Butt is likely going to need that support system again as his football future is in up in the air. So it’s not surprising he could empathize with Luck:

Although Butt caught two passes against the Rams last weekend, the third-year tight end experienced soreness and was held out of practice all week.

Butt won’t play in the final preseason game tonight and that could signal he will not be included in the final 53-piece puzzle.

So when Beuerlein says there is “no scenario” where Luck’s decision is defensible or when Stokley says “it’s just football, you’re always going to be hurt,” these are just hot takes to trump all hot takes.

Sports psychologists will tell you that one of the most challenging hurdles for any athlete in any sport has nothing to do with improving or competing.

It is staying positive during rehab from an injury. For many athletes, involvement in their sport is directly tied to their self-esteem and validation in life, so suddenly having that taken away takes a far greater mental toll than outsiders realize.

I can attest to this because I’ve been there - on a much smaller stage - but anyone who has come back from an injury at any level understands the challenge.

Three out of my four collegiate gymnastics seasons ended with an injury that kept me out of the final conference championship meet and postseason competitions. Every offseason was spent in the training room with grueling physical therapy, agonizing minutes in an ice tub, and way-too-long-and-boring workouts on a stationery bike instead of in the gym.

Staying mentally focused on getting better and not second-guessing a decision to stay in the sport was taxing. Being able to “take it one day at a time” and push physically but not get down mentally was exhausting. Not being afraid to go 100 percent and risk injury again was a damn near-heroic feat.

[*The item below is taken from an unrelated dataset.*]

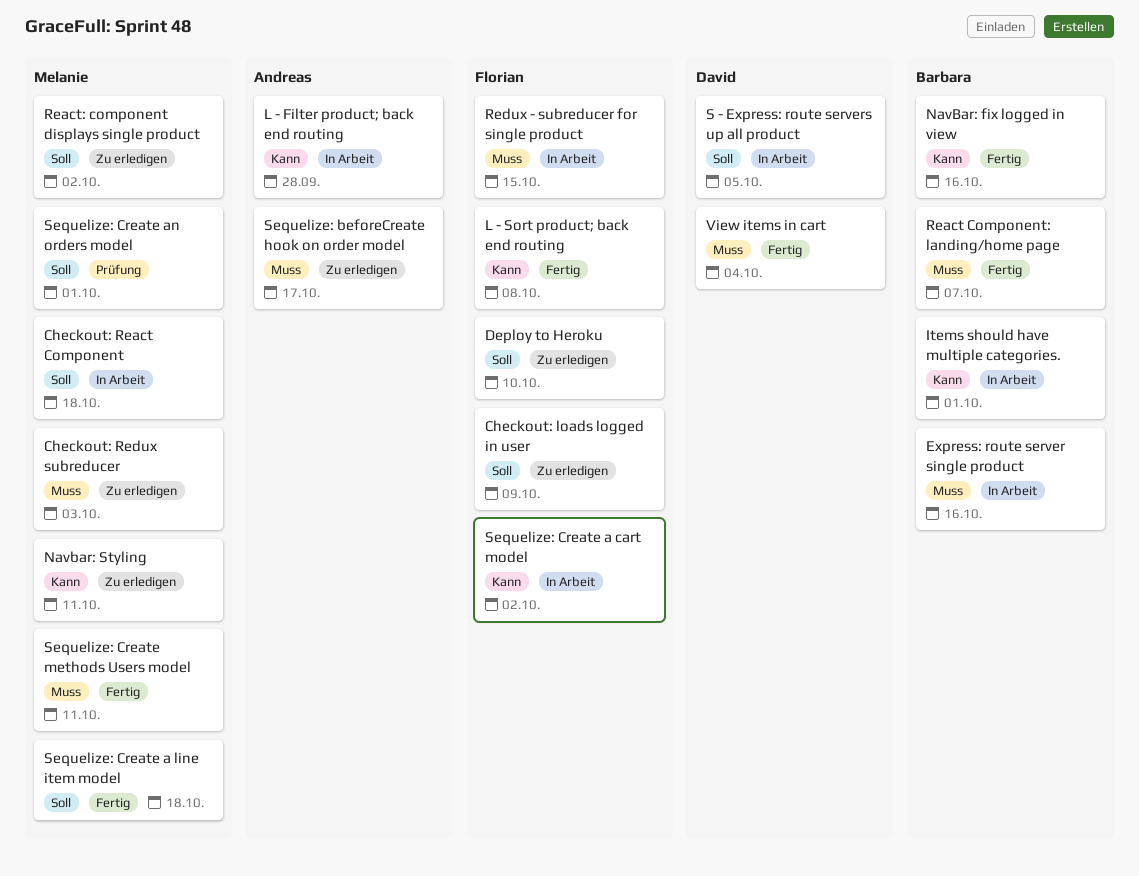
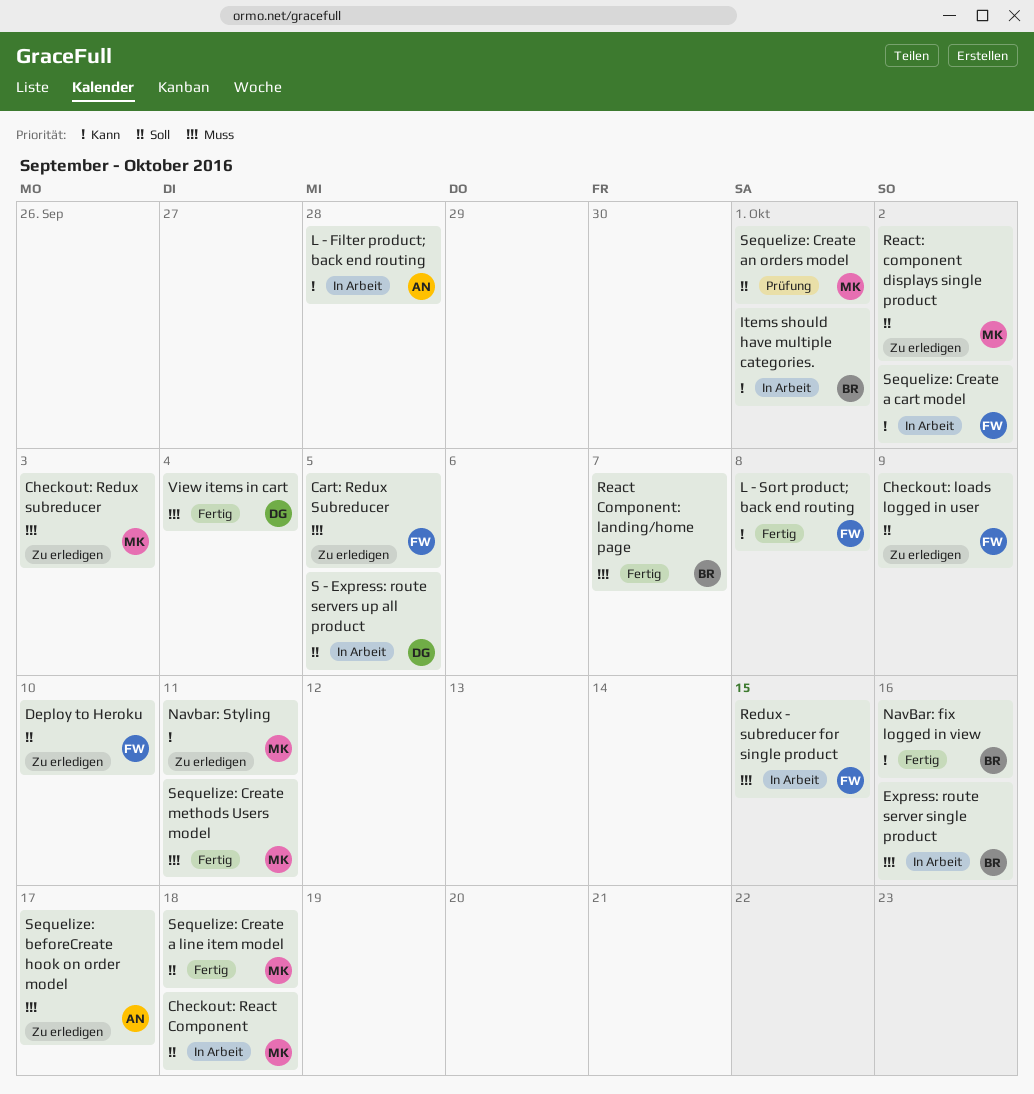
Cart: Redux Subreducer: none -> present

A recent case study of several elite athletes during their injury recovery (written by my awesome sister, a credentialed sports counselor who works with athletes on the mental side of sport) showed that the overwhelming emotions were “anger,” “frustration,” “anxiety” and “depression,” and the mental fatigue associated with those was immense.

Butt is still hanging in there, focusing on his will to win more than on the long and familiar roller coaster ahead.

“I will continue to do everything in my power to play this year and feel extremely confident that I will,” Butt said via Twitter. “These injuries have taught me so much. Failure, setbacks, and tough times have shown me my absolute drive and will to win.”

Fighting back from injury with a resolve to play again is praiseworthy and nothing short of remarkable when accomplished.

Walking away from a sport because you realize you can no longer put up that fight is equally praiseworthy and nothing short of courageous.